Samenvatting
Surveillance van zorginfecties is een fundamenteel onderdeel van infectiepreventieprogramma’s. Het toenemende gebruik van elektronische ziekenhuisinformatiesystemen maakt (semi-)geautomatiseerde surveillance van zorginfecties mogelijk. Dit gaat gepaard met hogere kwaliteit dankzij betere standaardisatie en gereduceerde werklast. Er zijn verschillende methoden van geautomatiseerde surveillance, waarbij de elektronische beschikbaarheid van hoogwaardige klinische gegevens en een juiste digitale infrastructuur noodzakelijk is. Het versterken van kennis over deze methoden en het vaststellen van een gezamenlijke visie op geautomatiseerde surveillance is nodig om ziekenhuizen te ondersteunen bij het ontwikkelen van kwalitatief hoogwaardige systemen, het doelmatig inzetten van beschikbare middelen en het borgen van de vergelijkbaarheid van resultaten tussen ziekenhuizen.

Summary
Surveillance of healthcare-associated infections is a cornerstone of infection prevention programs. The increasing adoption of electronic health records facilitates the development and implementation of (semi-)automated surveillance systems, hence improving standardization and reducing workload. Several methods of automated surveillance are available; in all cases high-quality clinical data and adequate data infrastructure are essential requirements. Expanding our knowledge and developing a shared agenda of automated surveillance system development is required to support hospitals in achieving high-quality surveillance systems, efficiently employing available resources and ensuring comparability of results.

Inleiding
Infecties die optreden ten gevolge van medische zorg, zogeheten zorginfecties of zorggerelateerde infecties treden op bij naar schatting 4 procent van patiënten in Nederlandse ziekenhuizen. Dit zijn met name postoperatieve wondinfecties (POWI), lijninfecties, pneumonie- en urineweginfecties. Deze zorginfecties brengen een aanzienlijke ziektelast en bijbehorende kosten met zich mee en worden grotendeels als vermijdbare complicaties beschouwd.1-3 Halvering van het aantal vermijdbare zorginfecties is dan ook een van de doelstellingen uit de landelijke ‘Aanpak antibioticumresistentie’. 4 Systematische surveillance van het optreden van zorginfecties en het terugkoppelen van de incidentiecijfers aan zorgverleners en andere betrokkenen zijn van bewezen belang voor het vóórkomen van deze complicatie, en een fundamenteel onderdeel van programma’s om preventiedoelstellingen te halen.5 Surveillance biedt inzicht in de incidentie van infecties, en daarmee handvatten voor preventie en de mogelijkheid om het effect van preventieve maatregelen te kwantificeren.

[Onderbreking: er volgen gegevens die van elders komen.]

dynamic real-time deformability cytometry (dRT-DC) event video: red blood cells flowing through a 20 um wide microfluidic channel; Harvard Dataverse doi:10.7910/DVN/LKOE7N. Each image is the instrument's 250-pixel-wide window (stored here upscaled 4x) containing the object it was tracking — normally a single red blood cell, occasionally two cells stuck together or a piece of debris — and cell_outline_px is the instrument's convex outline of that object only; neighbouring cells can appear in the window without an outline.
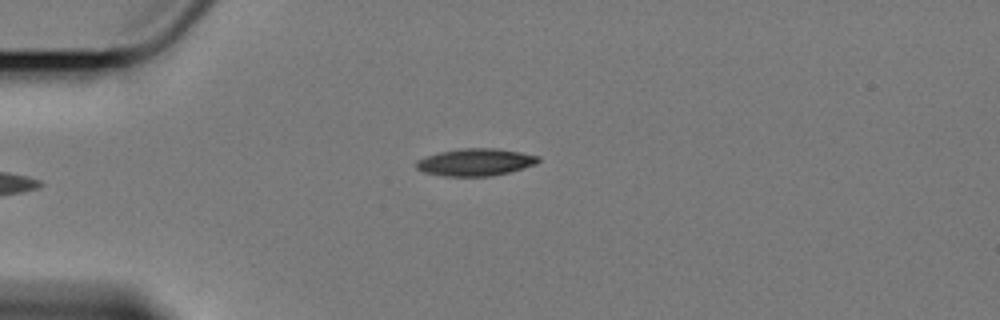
{"species": "Egyptian fruit bat (a non-hibernating species)", "species_latin": "Rousettus aegyptiacus", "temperature_condition": "cold", "stored_images_in_passage": 40, "camera_frame_rate_fps": 3000, "um_per_image_px": 0.085, "animal": {"sex": "female"}, "frame": {"image": 1, "passage_image": 1, "time_ms": 0.0, "image_size_px": [1000, 320], "cell_outline_px": [[540, 160], [536, 164], [508, 172], [492, 176], [444, 176], [424, 172], [416, 168], [416, 160], [440, 152], [460, 148], [496, 148], [520, 152], [540, 156]], "centroid_in_image_um": [40.42, 13.78], "position_along_channel_um": 44.6, "area_um2": 19.31}}
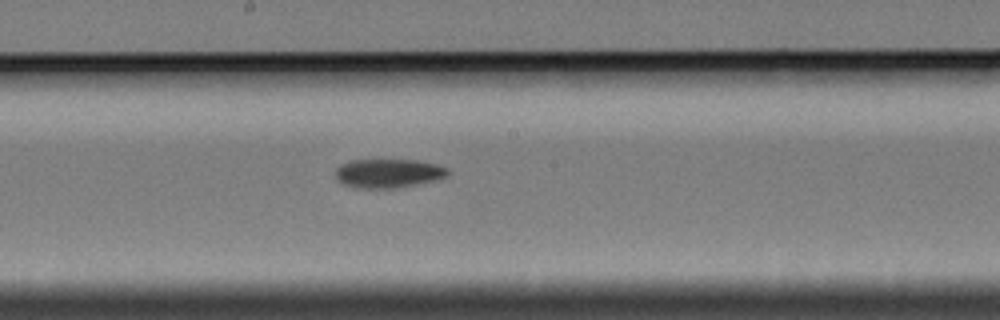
{"frame": {"image": 2, "passage_image": 18, "time_ms": 5.667, "image_size_px": [1000, 320], "cell_outline_px": [[448, 172], [444, 176], [432, 180], [416, 184], [396, 188], [360, 188], [344, 184], [336, 176], [336, 168], [340, 164], [352, 160], [416, 160], [436, 164], [448, 168]], "centroid_in_image_um": [32.98, 14.72], "position_along_channel_um": 215.2, "area_um2": 18.55}}
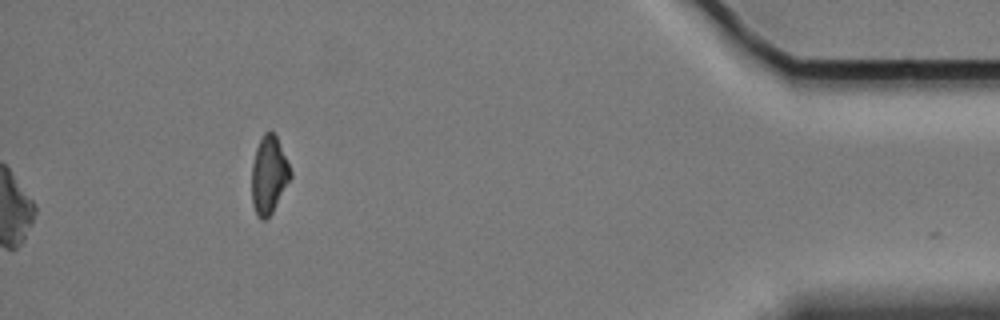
{"frame": {"image": 3, "passage_image": 40, "time_ms": 13.0, "image_size_px": [1000, 320], "cell_outline_px": [[292, 176], [272, 212], [264, 220], [260, 220], [256, 216], [252, 204], [252, 164], [256, 148], [264, 132], [272, 132], [276, 136], [292, 172]], "centroid_in_image_um": [22.84, 14.9], "position_along_channel_um": 412.4, "area_um2": 17.34}, "authors_computed_cell_mechanics": {"area_um2": 19.3052, "velocity_mm_per_s": 3.4136, "shape_relaxation_time_tau1_ms": 3.688, "shape_relaxation_time_tau2_ms": null, "deformation_change_tau1": 0.1371, "deformation_change_tau2": null}}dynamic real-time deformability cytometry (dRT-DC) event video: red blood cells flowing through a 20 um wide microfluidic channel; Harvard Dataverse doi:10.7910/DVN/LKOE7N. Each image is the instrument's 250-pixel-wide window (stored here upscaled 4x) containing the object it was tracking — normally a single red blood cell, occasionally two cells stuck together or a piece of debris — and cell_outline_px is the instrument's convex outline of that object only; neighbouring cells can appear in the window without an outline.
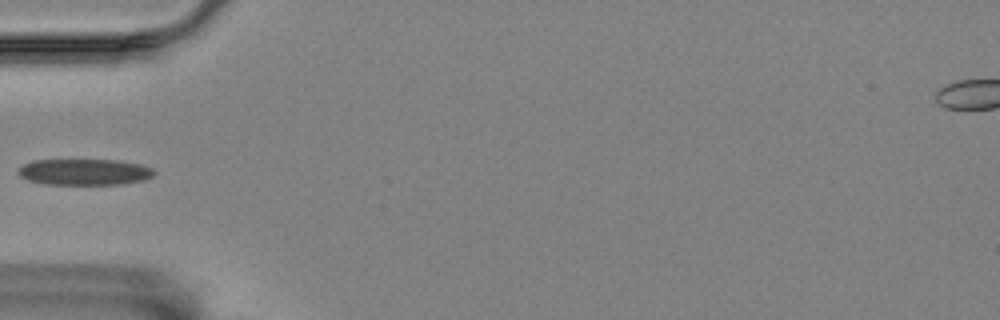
{"species": "Egyptian fruit bat (a non-hibernating species)", "species_latin": "Rousettus aegyptiacus", "temperature_condition": "room temperature", "stored_images_in_passage": 39, "camera_frame_rate_fps": 3000, "um_per_image_px": 0.085, "animal": {"sex": "female"}, "frame": {"image": 1, "passage_image": 1, "time_ms": 0.0, "image_size_px": [1000, 320], "cell_outline_px": [[156, 172], [152, 176], [144, 180], [120, 184], [44, 184], [28, 180], [20, 176], [16, 172], [24, 164], [32, 160], [116, 160], [140, 164], [152, 168]], "centroid_in_image_um": [7.17, 14.61], "position_along_channel_um": 77.8, "area_um2": 20.69}}
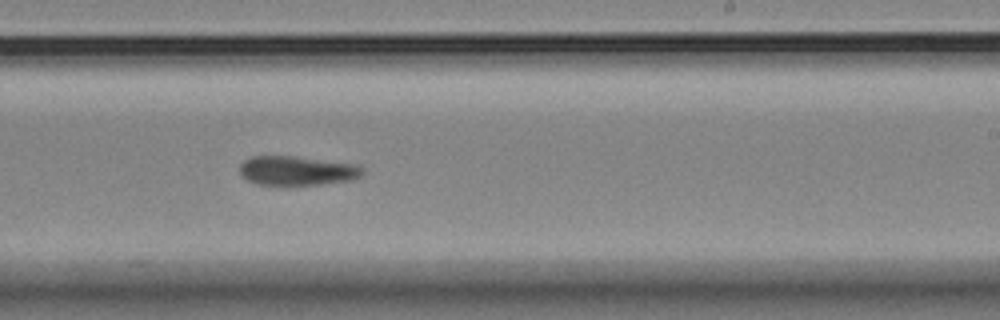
{"frame": {"image": 2, "passage_image": 17, "time_ms": 5.333, "image_size_px": [1000, 320], "cell_outline_px": [[364, 172], [360, 176], [352, 180], [320, 184], [284, 188], [260, 184], [248, 180], [240, 176], [240, 164], [244, 160], [252, 156], [292, 156], [356, 164], [364, 168]], "centroid_in_image_um": [25.22, 14.55], "position_along_channel_um": 263.8, "area_um2": 21.62}}
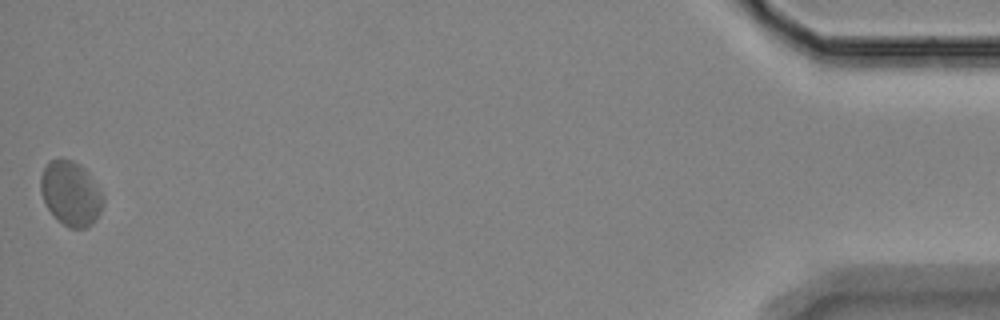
{"frame": {"image": 3, "passage_image": 39, "time_ms": 12.667, "image_size_px": [1000, 320], "cell_outline_px": [[104, 204], [100, 212], [92, 224], [88, 228], [68, 228], [48, 208], [40, 192], [40, 176], [48, 160], [72, 160], [80, 164], [84, 168], [104, 196]], "centroid_in_image_um": [6.02, 16.44], "position_along_channel_um": 429.2, "area_um2": 23.24}}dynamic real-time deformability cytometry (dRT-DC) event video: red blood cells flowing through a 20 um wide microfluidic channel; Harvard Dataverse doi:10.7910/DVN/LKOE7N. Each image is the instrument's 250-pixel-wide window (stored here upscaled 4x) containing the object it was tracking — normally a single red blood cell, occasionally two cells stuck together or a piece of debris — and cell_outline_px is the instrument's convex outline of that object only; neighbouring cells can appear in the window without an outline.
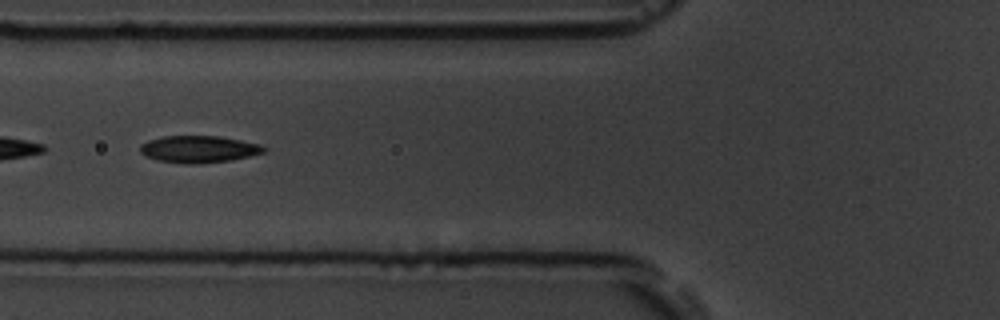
{"species": "common noctule bat (a hibernating species)", "species_latin": "Nyctalus noctula", "temperature_condition": "room temperature", "stored_images_in_passage": 7, "camera_frame_rate_fps": 3000, "um_per_image_px": 0.085, "animal": {"sex": "male", "body_mass_g": 19.5, "forearm_length_mm": 54.6}, "frame": {"image": 1, "passage_image": 5, "time_ms": 1.333, "image_size_px": [1000, 320], "cell_outline_px": [[268, 148], [264, 152], [232, 160], [200, 164], [184, 164], [156, 160], [144, 156], [140, 152], [140, 144], [148, 140], [164, 136], [220, 136], [260, 144]], "centroid_in_image_um": [16.87, 12.69], "position_along_channel_um": 108.9, "area_um2": 19.65}}
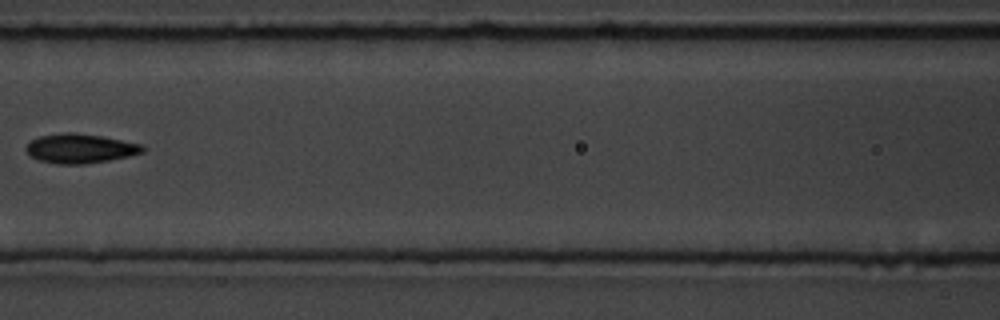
{"frame": {"image": 2, "passage_image": 6, "time_ms": 1.667, "image_size_px": [1000, 320], "cell_outline_px": [[144, 152], [128, 156], [108, 160], [84, 164], [56, 164], [40, 160], [32, 156], [24, 148], [32, 140], [40, 136], [64, 132], [72, 132], [100, 136], [140, 144], [144, 148]], "centroid_in_image_um": [6.79, 12.62], "position_along_channel_um": 159.8, "area_um2": 19.59}}
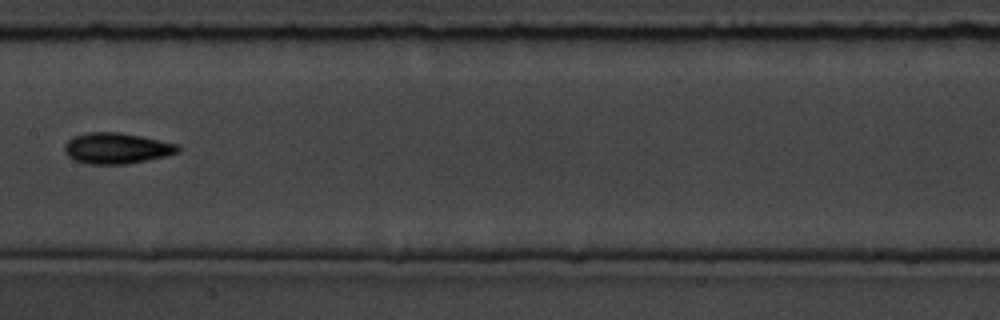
{"frame": {"image": 3, "passage_image": 7, "time_ms": 2.0, "image_size_px": [1000, 320], "cell_outline_px": [[180, 152], [164, 156], [124, 164], [88, 164], [76, 160], [68, 156], [64, 152], [64, 144], [72, 136], [88, 132], [120, 132], [180, 144]], "centroid_in_image_um": [9.9, 12.59], "position_along_channel_um": 197.5, "area_um2": 20.4}}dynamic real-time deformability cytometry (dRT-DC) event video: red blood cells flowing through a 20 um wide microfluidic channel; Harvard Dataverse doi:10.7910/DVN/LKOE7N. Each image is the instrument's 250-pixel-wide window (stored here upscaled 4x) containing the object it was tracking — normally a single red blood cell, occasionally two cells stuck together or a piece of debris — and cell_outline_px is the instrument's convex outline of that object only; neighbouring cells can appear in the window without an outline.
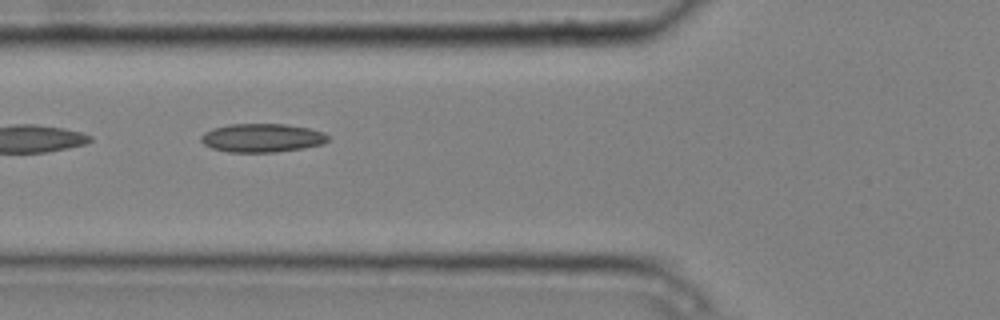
{"species": "common noctule bat (a hibernating species)", "species_latin": "Nyctalus noctula", "temperature_condition": "cold", "stored_images_in_passage": 7, "camera_frame_rate_fps": 3000, "um_per_image_px": 0.085, "animal": {"sex": "male", "body_mass_g": 20.4}, "frame": {"image": 1, "passage_image": 6, "time_ms": 1.667, "image_size_px": [1000, 320], "cell_outline_px": [[328, 140], [324, 144], [304, 148], [276, 152], [228, 152], [212, 148], [204, 144], [200, 140], [200, 136], [204, 132], [212, 128], [228, 124], [284, 124], [308, 128], [324, 132], [328, 136]], "centroid_in_image_um": [22.26, 11.72], "position_along_channel_um": 103.5, "area_um2": 21.27}}
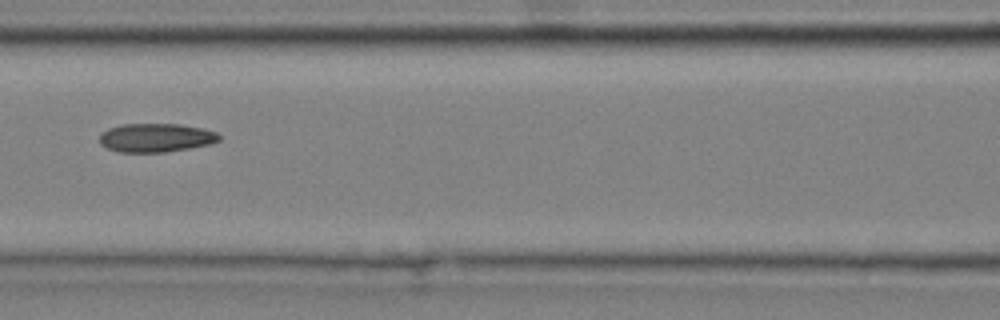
{"frame": {"image": 2, "passage_image": 7, "time_ms": 2.0, "image_size_px": [1000, 320], "cell_outline_px": [[220, 140], [208, 144], [188, 148], [164, 152], [120, 152], [108, 148], [100, 144], [100, 132], [108, 128], [124, 124], [180, 124], [204, 128], [216, 132], [220, 136]], "centroid_in_image_um": [13.24, 11.7], "position_along_channel_um": 153.4, "area_um2": 19.94}}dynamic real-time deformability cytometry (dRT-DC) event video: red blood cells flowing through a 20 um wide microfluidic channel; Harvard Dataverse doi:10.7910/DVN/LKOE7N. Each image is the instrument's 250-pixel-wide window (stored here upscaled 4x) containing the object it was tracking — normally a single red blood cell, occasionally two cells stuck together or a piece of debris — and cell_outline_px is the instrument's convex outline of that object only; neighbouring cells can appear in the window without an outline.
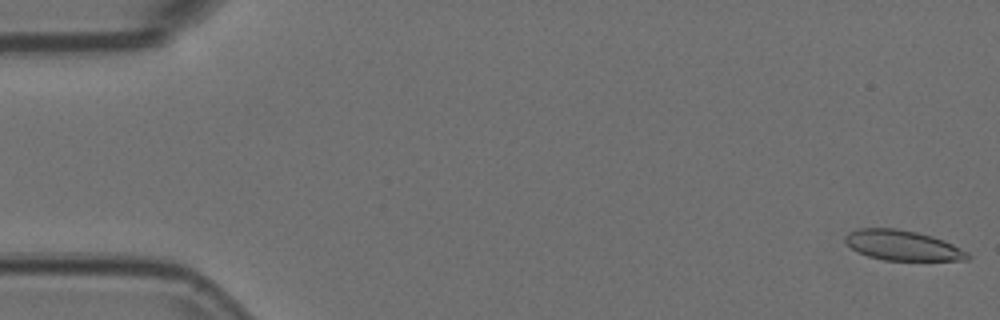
{"species": "Egyptian fruit bat (a non-hibernating species)", "species_latin": "Rousettus aegyptiacus", "temperature_condition": "room temperature", "stored_images_in_passage": 13, "camera_frame_rate_fps": 3000, "um_per_image_px": 0.085, "animal": {"sex": "female"}, "frame": {"image": 1, "passage_image": 1, "time_ms": 0.0, "image_size_px": [1000, 320], "cell_outline_px": [[972, 256], [968, 260], [884, 260], [868, 256], [852, 248], [844, 240], [844, 236], [848, 232], [860, 228], [896, 228], [916, 232], [932, 236], [944, 240], [968, 252]], "centroid_in_image_um": [76.73, 20.85], "position_along_channel_um": 8.3, "area_um2": 21.39}}
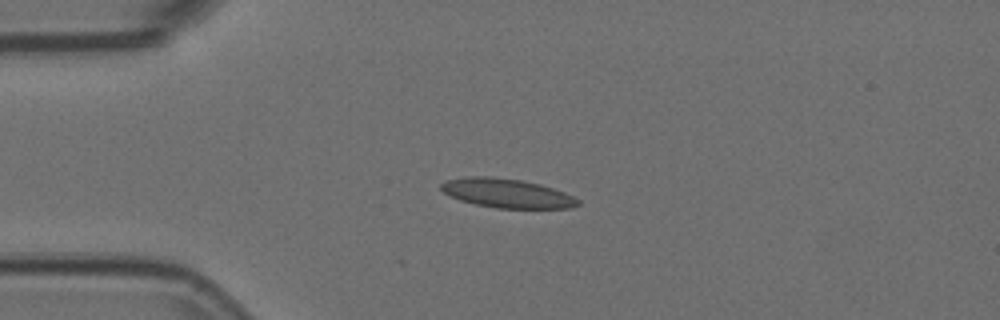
{"frame": {"image": 2, "passage_image": 13, "time_ms": 4.0, "image_size_px": [1000, 320], "cell_outline_px": [[580, 204], [568, 208], [496, 208], [476, 204], [460, 200], [448, 196], [440, 188], [440, 184], [444, 180], [464, 176], [492, 176], [520, 180], [540, 184], [564, 192], [580, 200]], "centroid_in_image_um": [43.03, 16.41], "position_along_channel_um": 42.0, "area_um2": 23.29}}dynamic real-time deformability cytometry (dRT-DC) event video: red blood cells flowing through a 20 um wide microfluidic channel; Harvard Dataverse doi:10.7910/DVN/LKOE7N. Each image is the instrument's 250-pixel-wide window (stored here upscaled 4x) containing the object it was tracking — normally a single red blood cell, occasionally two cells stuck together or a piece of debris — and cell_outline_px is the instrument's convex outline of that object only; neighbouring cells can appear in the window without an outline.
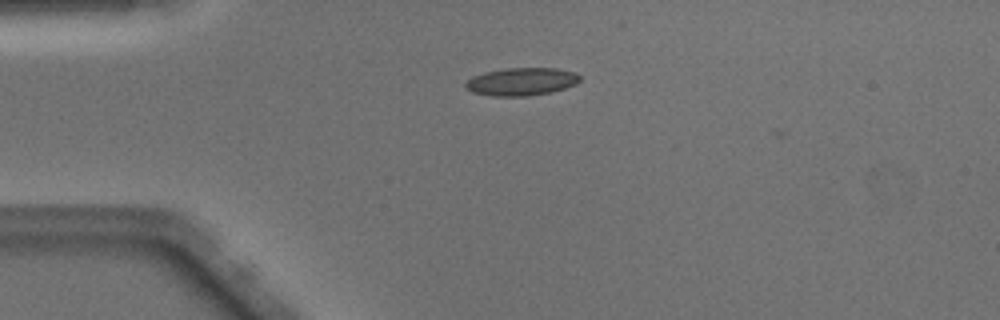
{"species": "Egyptian fruit bat (a non-hibernating species)", "species_latin": "Rousettus aegyptiacus", "temperature_condition": "warm", "stored_images_in_passage": 5, "camera_frame_rate_fps": 3000, "um_per_image_px": 0.085, "animal": {"sex": "male"}, "frame": {"image": 1, "passage_image": 2, "time_ms": 0.333, "image_size_px": [1000, 320], "cell_outline_px": [[580, 80], [576, 84], [552, 92], [528, 96], [492, 96], [472, 92], [464, 84], [472, 76], [484, 72], [504, 68], [556, 68], [576, 72], [580, 76]], "centroid_in_image_um": [44.34, 6.93], "position_along_channel_um": 40.7, "area_um2": 18.61}}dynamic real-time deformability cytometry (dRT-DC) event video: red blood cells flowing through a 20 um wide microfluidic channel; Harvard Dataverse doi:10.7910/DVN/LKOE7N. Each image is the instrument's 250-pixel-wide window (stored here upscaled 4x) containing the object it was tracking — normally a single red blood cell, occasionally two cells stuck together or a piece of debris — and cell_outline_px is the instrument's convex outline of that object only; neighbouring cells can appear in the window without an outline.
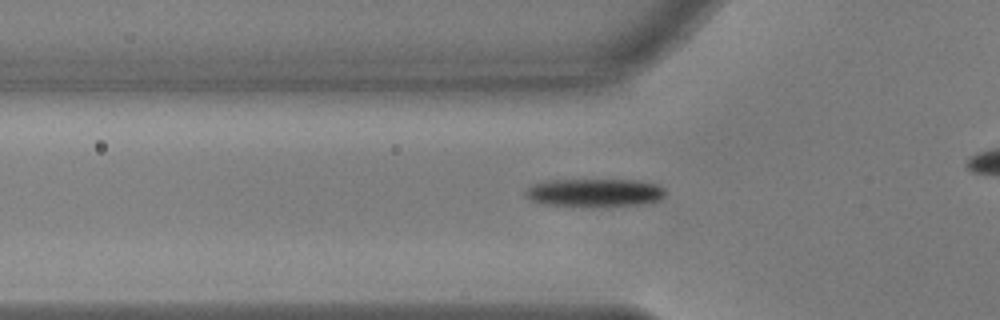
{"species": "common noctule bat (a hibernating species)", "species_latin": "Nyctalus noctula", "temperature_condition": "warm", "stored_images_in_passage": 34, "camera_frame_rate_fps": 3000, "um_per_image_px": 0.085, "animal": {"sex": "male", "body_mass_g": 17.9, "forearm_length_mm": 54.2}, "frame": {"image": 1, "passage_image": 7, "time_ms": 2.0, "image_size_px": [1000, 320], "cell_outline_px": [[664, 196], [660, 200], [632, 204], [544, 204], [532, 200], [524, 196], [524, 192], [532, 184], [544, 180], [636, 180], [656, 184], [664, 188]], "centroid_in_image_um": [50.49, 16.32], "position_along_channel_um": 75.3, "area_um2": 21.91}}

Conventionele surveillance bestaat uit handmatig retrospectief statusonderzoek van alle patiënten die in de doelgroep vallen, bijvoorbeeld omdat zij een specifieke ingreep hebben ondergaan. Hierbij wordt door deskundigen infectiepreventie of andere aangewezen professionals volgens gestandaardiseerde criteria vastgesteld of de patiënt de betreffende zorginfectie heeft ontwikkeld. Dit proces is arbeidsintensief en foutgevoelig, zoals blijkt bij nauwkeurig controleren van de resultaten.6,7 Dankzij het toenemende gebruik van elektronische ziekenhuisinformatiesystemen zijn steeds meer klinische patiëntengegevens elektronisch beschikbaar en wordt het mogelijk (semi-)geautomatiseerde surveillance uit te voeren. Het gebruik van geautomatiseerde systemen gaat gepaard met hogere kwaliteit door betere standaardisatie en gereduceerde werklast.8,9

Dit artikel bespreekt de verschillende mogelijkheden om (semi-)geautomatiseerde surveillance van zorginfecties vorm te geven en de daarvoor benodigde databronnen en digitale infrastructuur. Daarnaast worden enkele voorbeelden uit de praktijk besproken, alsmede hindernissen bij het inrichten van effectieve en kwalitatief hoogwaardige geautomatiseerde surveillance.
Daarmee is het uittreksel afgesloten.